Both validation and escaping are about protecting your system against attack and ensuring good data quality.
Validating input means checking that the input falls within the acceptable boundaries for your application. Does it look like the right data type? Is it within a sensible range? Does it contain malware?
The first 2 examples are there to avoid processing data which is obviously wrong. People make mistakes when entering data – and prompting them to fix the error is massively cheaper than trying to find and fix the bad data later. Checking for malware might be as simple as rejecting content which looks like HTML markup, or you might test the content against a complete AP14 gateway with multiple heuristic malware checkers. The point is that your code must decide whether to accept the data and process it or reject it .
Why not transform input?
If your underlying platform is vulnerable to buffer overflows or similar attacks, then by the time the thread of execution reaches your code your system is already compromised.
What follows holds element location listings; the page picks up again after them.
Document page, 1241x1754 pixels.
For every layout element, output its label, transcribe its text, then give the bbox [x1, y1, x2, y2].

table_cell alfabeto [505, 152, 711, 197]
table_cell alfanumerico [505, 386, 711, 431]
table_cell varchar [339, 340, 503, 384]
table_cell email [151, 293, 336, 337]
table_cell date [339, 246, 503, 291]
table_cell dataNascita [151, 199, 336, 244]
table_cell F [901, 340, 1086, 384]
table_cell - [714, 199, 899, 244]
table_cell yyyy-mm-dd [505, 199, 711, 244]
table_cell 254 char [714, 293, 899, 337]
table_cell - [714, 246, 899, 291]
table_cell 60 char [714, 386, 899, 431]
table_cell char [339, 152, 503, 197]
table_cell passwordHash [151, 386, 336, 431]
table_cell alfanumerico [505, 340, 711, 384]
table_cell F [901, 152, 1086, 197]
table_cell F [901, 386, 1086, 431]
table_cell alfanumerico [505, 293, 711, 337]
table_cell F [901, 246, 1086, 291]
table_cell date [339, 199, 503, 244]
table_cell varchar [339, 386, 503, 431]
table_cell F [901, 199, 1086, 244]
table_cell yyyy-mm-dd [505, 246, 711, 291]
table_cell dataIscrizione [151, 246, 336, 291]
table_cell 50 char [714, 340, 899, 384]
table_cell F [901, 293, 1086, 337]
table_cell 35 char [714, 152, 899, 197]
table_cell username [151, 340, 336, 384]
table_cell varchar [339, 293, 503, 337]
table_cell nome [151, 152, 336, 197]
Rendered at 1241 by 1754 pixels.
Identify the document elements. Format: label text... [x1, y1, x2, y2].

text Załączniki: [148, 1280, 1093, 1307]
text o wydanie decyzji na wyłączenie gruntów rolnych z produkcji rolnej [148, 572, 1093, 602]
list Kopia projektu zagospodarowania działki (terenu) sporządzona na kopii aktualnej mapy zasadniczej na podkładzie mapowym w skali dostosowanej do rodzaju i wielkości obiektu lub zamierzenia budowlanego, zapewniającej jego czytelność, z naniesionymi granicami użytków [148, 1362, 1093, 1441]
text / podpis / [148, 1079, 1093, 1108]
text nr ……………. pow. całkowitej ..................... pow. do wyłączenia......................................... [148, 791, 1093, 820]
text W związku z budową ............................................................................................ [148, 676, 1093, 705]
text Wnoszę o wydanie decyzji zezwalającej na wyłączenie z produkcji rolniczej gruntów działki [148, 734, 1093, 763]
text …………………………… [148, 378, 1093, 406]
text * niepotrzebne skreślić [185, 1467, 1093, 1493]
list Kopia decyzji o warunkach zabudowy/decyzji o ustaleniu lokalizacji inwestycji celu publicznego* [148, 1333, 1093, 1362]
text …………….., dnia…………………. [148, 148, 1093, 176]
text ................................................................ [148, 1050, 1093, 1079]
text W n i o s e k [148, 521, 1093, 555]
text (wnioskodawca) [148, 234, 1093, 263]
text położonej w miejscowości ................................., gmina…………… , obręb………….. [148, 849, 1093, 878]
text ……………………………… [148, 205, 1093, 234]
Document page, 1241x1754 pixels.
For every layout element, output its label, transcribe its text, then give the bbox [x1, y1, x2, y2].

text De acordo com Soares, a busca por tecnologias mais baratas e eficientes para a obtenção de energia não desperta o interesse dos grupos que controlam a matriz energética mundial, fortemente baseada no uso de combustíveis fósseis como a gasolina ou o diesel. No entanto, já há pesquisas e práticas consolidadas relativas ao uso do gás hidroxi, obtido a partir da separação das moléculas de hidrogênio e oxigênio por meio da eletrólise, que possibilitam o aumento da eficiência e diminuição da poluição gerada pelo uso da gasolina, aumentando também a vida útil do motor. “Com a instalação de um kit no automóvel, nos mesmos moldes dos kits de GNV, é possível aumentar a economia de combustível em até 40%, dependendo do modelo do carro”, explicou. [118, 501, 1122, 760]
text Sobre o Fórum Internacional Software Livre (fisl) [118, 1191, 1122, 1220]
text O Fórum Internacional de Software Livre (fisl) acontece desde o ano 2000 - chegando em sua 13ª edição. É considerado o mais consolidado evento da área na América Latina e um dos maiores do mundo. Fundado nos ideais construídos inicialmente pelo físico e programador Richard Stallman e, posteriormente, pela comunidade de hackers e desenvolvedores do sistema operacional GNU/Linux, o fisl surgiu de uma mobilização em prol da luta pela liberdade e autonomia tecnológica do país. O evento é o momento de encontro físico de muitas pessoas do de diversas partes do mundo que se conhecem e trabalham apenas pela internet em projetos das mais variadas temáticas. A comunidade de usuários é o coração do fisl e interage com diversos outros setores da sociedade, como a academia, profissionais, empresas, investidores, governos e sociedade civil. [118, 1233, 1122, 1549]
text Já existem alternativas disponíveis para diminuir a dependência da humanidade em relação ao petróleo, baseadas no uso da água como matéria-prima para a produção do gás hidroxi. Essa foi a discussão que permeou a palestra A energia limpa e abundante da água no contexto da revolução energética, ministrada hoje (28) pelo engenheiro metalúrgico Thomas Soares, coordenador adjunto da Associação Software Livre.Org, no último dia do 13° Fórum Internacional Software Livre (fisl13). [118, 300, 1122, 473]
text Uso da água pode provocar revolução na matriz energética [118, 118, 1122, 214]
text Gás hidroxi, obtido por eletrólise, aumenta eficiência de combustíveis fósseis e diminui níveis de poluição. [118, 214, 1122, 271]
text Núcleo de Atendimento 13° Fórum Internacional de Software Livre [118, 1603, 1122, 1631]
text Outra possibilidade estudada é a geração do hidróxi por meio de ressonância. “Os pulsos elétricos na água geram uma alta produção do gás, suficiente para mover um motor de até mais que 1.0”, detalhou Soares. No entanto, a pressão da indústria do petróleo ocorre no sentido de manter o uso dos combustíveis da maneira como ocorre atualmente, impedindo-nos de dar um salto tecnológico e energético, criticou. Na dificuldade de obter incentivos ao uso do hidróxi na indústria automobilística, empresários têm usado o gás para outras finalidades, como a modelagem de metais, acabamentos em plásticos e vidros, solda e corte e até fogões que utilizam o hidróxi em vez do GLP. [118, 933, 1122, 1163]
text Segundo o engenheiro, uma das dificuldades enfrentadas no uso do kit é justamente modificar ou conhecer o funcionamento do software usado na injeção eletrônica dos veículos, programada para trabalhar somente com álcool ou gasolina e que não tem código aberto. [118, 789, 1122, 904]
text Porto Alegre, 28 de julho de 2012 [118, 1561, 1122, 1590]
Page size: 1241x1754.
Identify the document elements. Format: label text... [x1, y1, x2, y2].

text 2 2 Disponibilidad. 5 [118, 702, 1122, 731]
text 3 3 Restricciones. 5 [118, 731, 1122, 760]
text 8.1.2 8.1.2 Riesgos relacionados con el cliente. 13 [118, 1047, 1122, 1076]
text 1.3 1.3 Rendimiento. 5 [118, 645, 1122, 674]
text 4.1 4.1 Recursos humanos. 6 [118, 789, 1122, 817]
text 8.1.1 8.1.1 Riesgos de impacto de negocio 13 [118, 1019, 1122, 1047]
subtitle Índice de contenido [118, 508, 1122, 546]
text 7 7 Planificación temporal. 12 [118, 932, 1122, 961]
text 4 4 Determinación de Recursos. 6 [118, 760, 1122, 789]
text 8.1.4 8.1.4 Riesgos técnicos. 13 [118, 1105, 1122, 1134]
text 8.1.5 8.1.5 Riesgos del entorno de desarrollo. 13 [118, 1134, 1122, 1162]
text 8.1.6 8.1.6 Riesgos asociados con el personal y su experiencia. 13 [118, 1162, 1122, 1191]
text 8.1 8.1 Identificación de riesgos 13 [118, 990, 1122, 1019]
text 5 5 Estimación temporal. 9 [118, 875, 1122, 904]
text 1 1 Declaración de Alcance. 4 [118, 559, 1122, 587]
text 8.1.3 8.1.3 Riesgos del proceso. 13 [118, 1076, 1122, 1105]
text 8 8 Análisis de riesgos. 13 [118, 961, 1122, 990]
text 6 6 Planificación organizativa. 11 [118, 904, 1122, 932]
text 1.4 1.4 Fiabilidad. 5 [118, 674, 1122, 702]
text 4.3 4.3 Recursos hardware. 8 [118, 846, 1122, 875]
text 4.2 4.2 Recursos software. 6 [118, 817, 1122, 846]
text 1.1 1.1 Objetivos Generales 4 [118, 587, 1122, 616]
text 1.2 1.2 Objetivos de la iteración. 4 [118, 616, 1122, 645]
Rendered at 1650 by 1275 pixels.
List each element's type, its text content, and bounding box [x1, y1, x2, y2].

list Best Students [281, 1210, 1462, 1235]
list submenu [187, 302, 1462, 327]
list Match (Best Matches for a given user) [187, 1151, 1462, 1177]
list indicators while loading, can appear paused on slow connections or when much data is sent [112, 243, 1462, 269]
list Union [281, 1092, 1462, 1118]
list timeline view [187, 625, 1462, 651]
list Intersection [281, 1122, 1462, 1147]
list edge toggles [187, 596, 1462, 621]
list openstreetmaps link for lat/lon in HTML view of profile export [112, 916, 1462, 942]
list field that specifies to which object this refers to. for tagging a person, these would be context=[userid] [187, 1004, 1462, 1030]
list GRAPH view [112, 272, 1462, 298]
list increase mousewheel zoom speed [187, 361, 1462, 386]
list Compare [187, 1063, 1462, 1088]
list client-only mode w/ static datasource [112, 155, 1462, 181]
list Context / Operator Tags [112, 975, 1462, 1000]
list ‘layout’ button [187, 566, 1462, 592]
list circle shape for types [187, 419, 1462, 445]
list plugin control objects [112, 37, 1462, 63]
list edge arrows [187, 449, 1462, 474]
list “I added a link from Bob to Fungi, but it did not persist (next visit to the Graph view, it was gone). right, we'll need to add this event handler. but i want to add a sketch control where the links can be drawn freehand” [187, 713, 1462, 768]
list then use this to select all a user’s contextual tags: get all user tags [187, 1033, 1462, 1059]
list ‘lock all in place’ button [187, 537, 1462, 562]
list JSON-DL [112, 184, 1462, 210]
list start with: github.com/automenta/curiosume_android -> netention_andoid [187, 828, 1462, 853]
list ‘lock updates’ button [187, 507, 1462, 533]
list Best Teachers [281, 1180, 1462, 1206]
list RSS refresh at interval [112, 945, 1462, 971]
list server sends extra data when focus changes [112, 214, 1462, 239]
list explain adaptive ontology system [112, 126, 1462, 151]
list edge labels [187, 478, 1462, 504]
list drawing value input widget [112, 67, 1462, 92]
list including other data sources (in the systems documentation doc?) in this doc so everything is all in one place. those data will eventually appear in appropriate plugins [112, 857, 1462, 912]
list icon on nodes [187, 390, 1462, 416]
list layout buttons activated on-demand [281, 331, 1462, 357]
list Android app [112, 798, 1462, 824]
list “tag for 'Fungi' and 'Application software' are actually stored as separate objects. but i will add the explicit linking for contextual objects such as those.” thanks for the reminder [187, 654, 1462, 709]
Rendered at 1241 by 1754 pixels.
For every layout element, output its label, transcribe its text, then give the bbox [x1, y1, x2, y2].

Later in your processing you may well transform the data, but not at the point where it enters your code. You need to ensure that you know how the data is represented anywhere you are processing it; the simplest way to do that here is to leave it in as raw a state as possible.
In some cases you may choose to reject the data silently, or re-route it to a honeypot – but that is a very esoteric edge case. And both are still forms of validation.
Again, there are some edge cases where it is necessary to modify the input in order to validate it, for example:
your code expects data encrypted with specific keys
the input data has tamper resistance added which should be removed before processing (such as anti-csrf tokens)
Escape outputEscaping output means transforming it to a form where:
the original data is recoverable in a suitable
state/representation for further processing
the content of the data does no interfere with the control
channel for the data
Any time is leaving your code and going somewhere is it should be rendered in an appropriate format for the receiving process. Sometimes a single script may have multiple output vectors – a local record in a database, a notification email to the user, html to the browser. Each need different representations of the data.
Hence to ensure the right representation of the data for the target, the transformation should be near to the point where it is output – both in the sequence of execution and the in the structure of the code.
While a few of the transformation functions have both an encode and decode implementation in PHP, it doesn't make any sense to try to reverse the encoding of the data for one output channel in order to write it to another within the scope of a single script. All the programming languages I have used are similarly asymmetric.
The only exception to the "Escape output" rule is If the data channel is independent from the control channel - for example when writing to a local file (although even then, you need to be careful not to write en EOF character as data to a file opened for text).